Pelosi attacker was immersed in 2020 election conspiracies
Police haven't disclosed the motive in attack but Democrats point to toxic rhetoric.
SAN FRANCISCO — A man accused of breaking into the home of House Speaker Nancy Pelosi and attacking her husband inhabited a vivid and resentment-fueled world of conspiracy while living a fringe existence even by the standards of the open-minded San Francisco Bay Area.
David DePape, who is in custody and facing charges that include homicide and elder abuse for the attack on Paul Pelosi at the couple’s home, also appears to have embraced falsehoods about the outcome of the 2020 election and political conspiracies, according to his social media and online posts.
The connection to the election falsehoods promoted by former President Donald Trump and his supporters immediately led many to conclude that the 42-year-old DePape was motivated by politics — though police have not said what motivated him to break into the couple’s Pacific Heights house calling out “Where’s Nancy?” before dawn Friday.

Your tasks:
A: Answer these from the Pelosi attack article:
(i) What words was the intruder heard calling out as he broke into the house?
(ii) How old is David DePape?
(iii) In which neighborhood is the couple's house?
B: Copy out the Pelosi attack article word for word, everything from "David DePape, who" down to "before dawn Friday.".

Record extracts:
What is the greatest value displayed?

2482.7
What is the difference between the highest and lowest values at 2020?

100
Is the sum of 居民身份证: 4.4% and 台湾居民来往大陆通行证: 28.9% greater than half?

Solutions to the exercise:
A:
(i) “Where’s Nancy?”
(ii) 42
(iii) Pacific Heights

B:
David DePape, who is in custody and facing charges that include homicide and elder abuse for the attack on Paul Pelosi at the couple’s home, also appears to have embraced falsehoods about the outcome of the 2020 election and political conspiracies, according to his social media and online posts.
The connection to the election falsehoods promoted by former President Donald Trump and his supporters immediately led many to conclude that the 42-year-old DePape was motivated by politics — though police have not said what motivated him to break into the couple’s Pacific Heights house calling out “Where’s Nancy?” before dawn Friday.